* Aim of the task *
Turn every line of the data below into a row of a Markdown table with the columns No. and Text, numbering the rows in order and skipping blank lines. Leave the pictures out of the answer.

[Listed records — start]

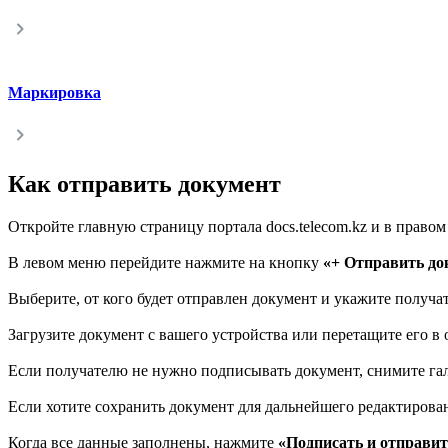
Маркировка
Как отправить документ
Откройте главную страницу портала docs.telecom.kz и в право
В левом меню перейдите нажмите на кнопку
«+ Отправить до
Выберите, от кого будет отправлен документ и укажите получа
Загрузите документ с вашего устройства или перетащите его в 
Если получателю не нужно подписывать документ, снимите г
Если хотите сохранить документ для дальнейшего редактирова
Когда все данные заполнены, нажмите
«Подписать и отправит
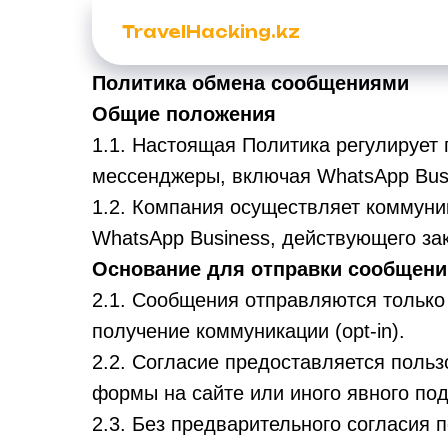
TravelHacking.kz
Политика обмена сообщениями
Общие положения
1.1. Настоящая Политика регулирует
мессенджеры, включая WhatsApp Bus
1.2. Компания осуществляет коммуни
WhatsApp Business, действующего за
Основание для отправки сообщений
2.1. Сообщения отправляются только
получение коммуникации (opt-in).
2.2. Согласие предоставляется поль
формы на сайте или иного явного по
2.3. Без предварительного согласия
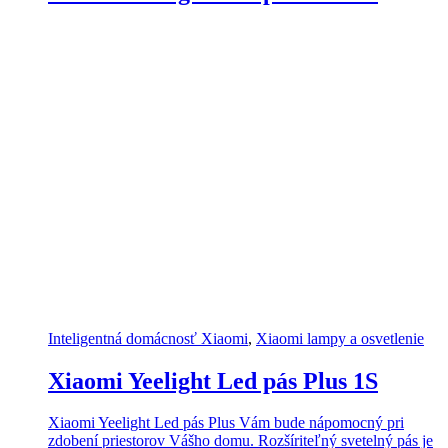
Inteligentná domácnosť Xiaomi
,
Xiaomi lampy a osvetlenie
Xiaomi Yeelight Led pás Plus 1S
Xiaomi Yeelight Led pás Plus Vám bude nápomocný pri
zdobení priestorov Vášho domu. Rozšíriteľný svetelný pás je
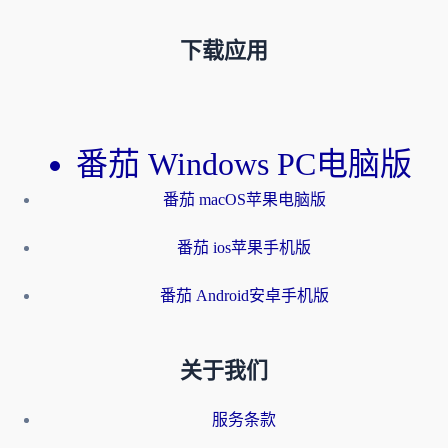
下载应用
番茄 Windows PC电脑版
番茄 macOS苹果电脑版
番茄 ios苹果手机版
番茄 Android安卓手机版
关于我们
服务条款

[Listed records — finish]

* Exercise solution *
| No. | Text |
|---|---|
| 1 | Маркировка |
| 2 | Как отправить документ |
| 3 | Откройте главную страницу портала docs.telecom.kz и в право |
| 4 | В левом меню перейдите нажмите на кнопку |
| 5 | «+ Отправить до |
| 6 | Выберите, от кого будет отправлен документ и укажите получа |
| 7 | Загрузите документ с вашего устройства или перетащите его в  |
| 8 | Если получателю не нужно подписывать документ, снимите г |
| 9 | Если хотите сохранить документ для дальнейшего редактирова |
| 10 | Когда все данные заполнены, нажмите |
| 11 | «Подписать и отправит |
| 12 | TravelHacking.kz |
| 13 | Политика обмена сообщениями |
| 14 | Общие положения |
| 15 | 1.1. Настоящая Политика регулирует |
| 16 | мессенджеры, включая WhatsApp Bus |
| 17 | 1.2. Компания осуществляет коммуни |
| 18 | WhatsApp Business, действующего за |
| 19 | Основание для отправки сообщений |
| 20 | 2.1. Сообщения отправляются только |
| 21 | получение коммуникации (opt-in). |
| 22 | 2.2. Согласие предоставляется поль |
| 23 | формы на сайте или иного явного по |
| 24 | 2.3. Без предварительного согласия |
| 25 | Inteligentná domácnosť Xiaomi |
| 26 | , |
| 27 | Xiaomi lampy a osvetlenie |
| 28 | Xiaomi Yeelight Led pás Plus 1S |
| 29 | Xiaomi Yeelight Led pás Plus Vám bude nápomocný pri |
| 30 | zdobení priestorov Vášho domu. Rozšíriteľný svetelný pás je |
| 31 | 下载应用 |
| 32 | 番茄 Windows PC电脑版 |
| 33 | 番茄 macOS苹果电脑版 |
| 34 | 番茄 ios苹果手机版 |
| 35 | 番茄 Android安卓手机版 |
| 36 | 关于我们 |
| 37 | 服务条款 |